At the 1995 American Society of Hematology meeting in Seattle,
Washington, researchers from UCLA School of Medicine presented
results from a 21-month, phase III clinical study showing that
long-term pamidronate disodium (Aredia) therapy reduces skeletal-related
episodes in patients with stage III multiple myeloma and also
improves survival in those on salvage therapy.
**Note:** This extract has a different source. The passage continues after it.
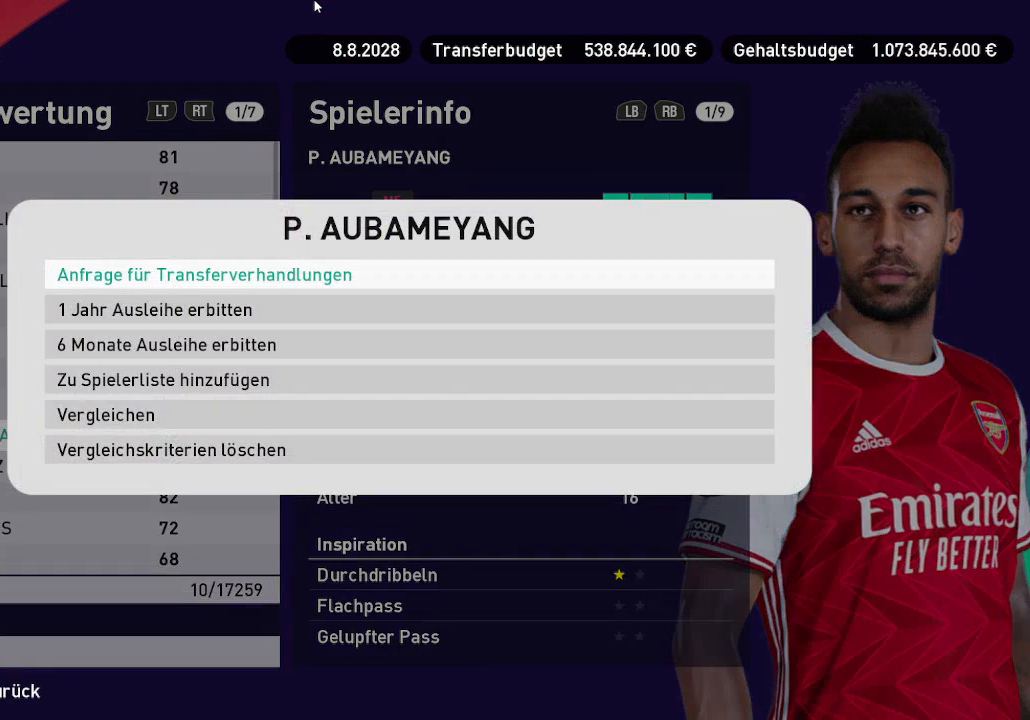
{"buttons": [], "left_stick": "center", "right_stick": "center", "events": [[300, "A", "down"], [433, "A", "up"]]}
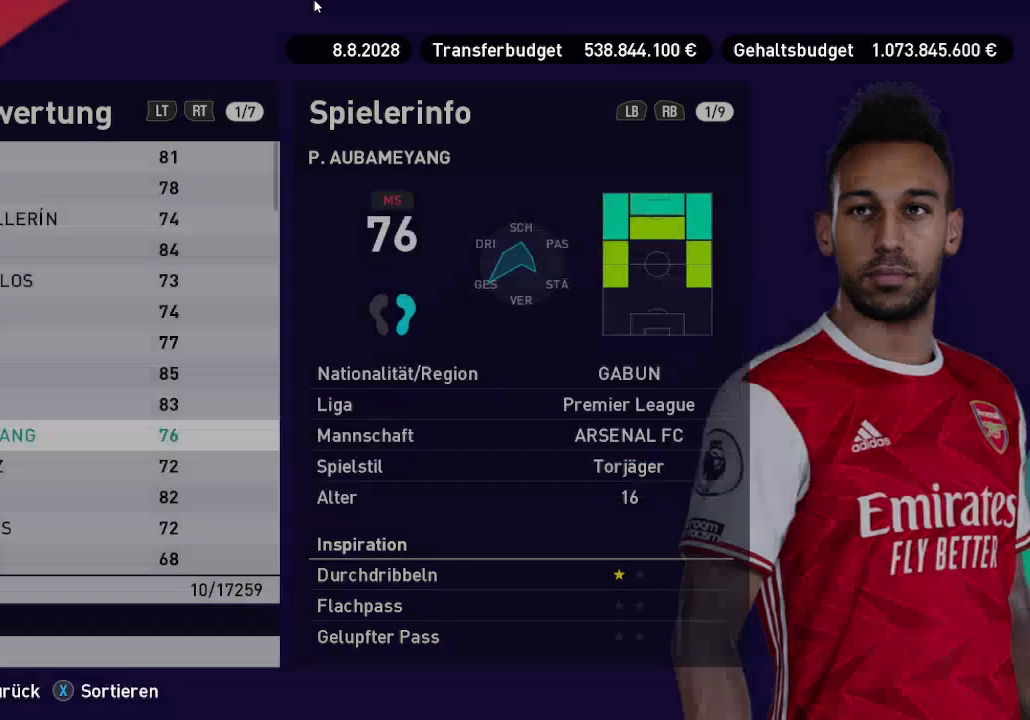
{"buttons": [], "left_stick": "center", "right_stick": "center", "events": []}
Pamidronate disodium
is the first medical therapy proven to reduce pathologic fractures
and other skeletal complications in patients with multiple myeloma.
At the Seattle meeting, principal investigator James Berenson,
MD, Associate Professor of Medicine, UCLA School of Medicine,
and Chief of Medical Oncology, DVA Medical Center, West Los Angeles,
reviewed results of the large, multicenter, placebo-controlled
study in which 392 patients were randomized to receive 21 months
of treatment with 90 mg/month of pamidronate or placebo. Of 392
patients, there were 377 evaluable patients (198 given pamidronate
and 179, placebo).
21-Month Clinical Results
Patients were stratified by antimyeloma chemotherapy at trial
entry (stratum 1: first-line therapy; stratum 2: second-line therapy
or higher). After 21 cycles, the proportion of patients experiencing
any skeletal event remained smaller in the pamidronate-treated
patients than the placebo-treated patients (P = .015).
In addition, the mean skeletal morbidity rate (number of skeletal-related
events per year) was 2.2 in the placebo group vs in the pamidronate
group (P = .008).
Survival of all patients did not differ between the two treatment
groups. However, after adjustment for the only prognostic factors
found to be significant for survival in this trial (serum beta-2-microglobulin
and ECOG performance status), stratum 2 patients (on salvage chemotherapy)
receiving pamidronate showed a significant improvement in survival,
as compared with similar patients given placebo (median survival,
20.6 vs 14.1 mos; P = .041)
"Our studies show that Aredia is a safe and generally well
tolerated therapy for the treatment of osteolytic bone lesions
of multiple myeloma," noted Dr. Berenson. "Multiple
myeloma osteolytic bone lesions severely damage the bones, which
may lead to extreme pain, fractures and spinal cord compression.
Until now, we have had to rely on radiation, chemotherapy, surgery
and narcotics to treat the skeletal complications of this disease.
This therapy is good news for both the physicians and the patients
who are struggling with the skeletal complications of this deadly
New Data Support Study's Earlier Results
Dr. Berenson's 21-month data further support evidence he presented
at ASH last year regarding the first part of this study, a 9-month
multicenter, double-blind, placebo-controlled phase III clinical
trial in which 377 evaluable patients were randomized to receive
either 90 mg/mo of pamidronate or placebo in addition to their
antimyeloma chemotherapy regimen. In this phase of the study,
41% of patients receiving placebo developed a skeletal complication
(fractures, local irradiation, spinal compression, and/or surgery),
as compared with 24% of those taking pamidronate. Fewer pamidronate-treated
patients suffered any pathologic fractures (P = .004) or
needed any radiation to bone (P = .049). In addition, in
the pamidronate-treated patients with pain at baseline, pain scores
(a secondary variable) decreased at study's end (P = .026).
The statistical significance of analyses of these secondary end
points of pain, quality of life, and performance status may be
overestimated, however, since numerous analyses were performed.
The most common adverse experiences, regardless of drug relationship,
were fever, anemia, nausea, upper respiratory tract infection,
and fatigue. When pamidronate is prescribed, serum calcium and
electrolytes must be monitored closely, as must patients with
preexisting anemia, leukopenia, thrombocytopenia. Pamidronate
should not be used to treat patients with clinically significant
hypersensitivity to the drug or other bisphosphonates.
Pamidronate Approved for Treatment of Osteolytic Bone Lesions
of Multiple Myeloma
Pamidronate was first marketed in 1991. The results of this 9-month
study led the FDA to clear the drug for marketing in September
1995 for the treatment of patients with osteolytic bone lesions
of multiple myeloma in conjunction with standard antimyeloma chemotherapy.
Pamidronate is believed to work by inhibiting bone resorption
without inhibiting bone formation and mineralization.
Multiple myeloma is a cancer characterized by the proliferation
of malignant plasma cells in the bone marrow which, in more than
two-thirds of patients, results in skeletal complications, such
as fractures due to progressive irreversible bone destruction.
In the United States, there are an estimated 50,000 people living
with multiple myeloma and approximately 13,000 newly diagnosed
cases each year. The American Cancer Society estimates that multiple
myeloma will result in approximately 10,000 deaths in 1995. In
addition to pamidronate, multiple myeloma traditionally has has
been treated with chemotherapy,radiotherapy,narcotics, and surgery.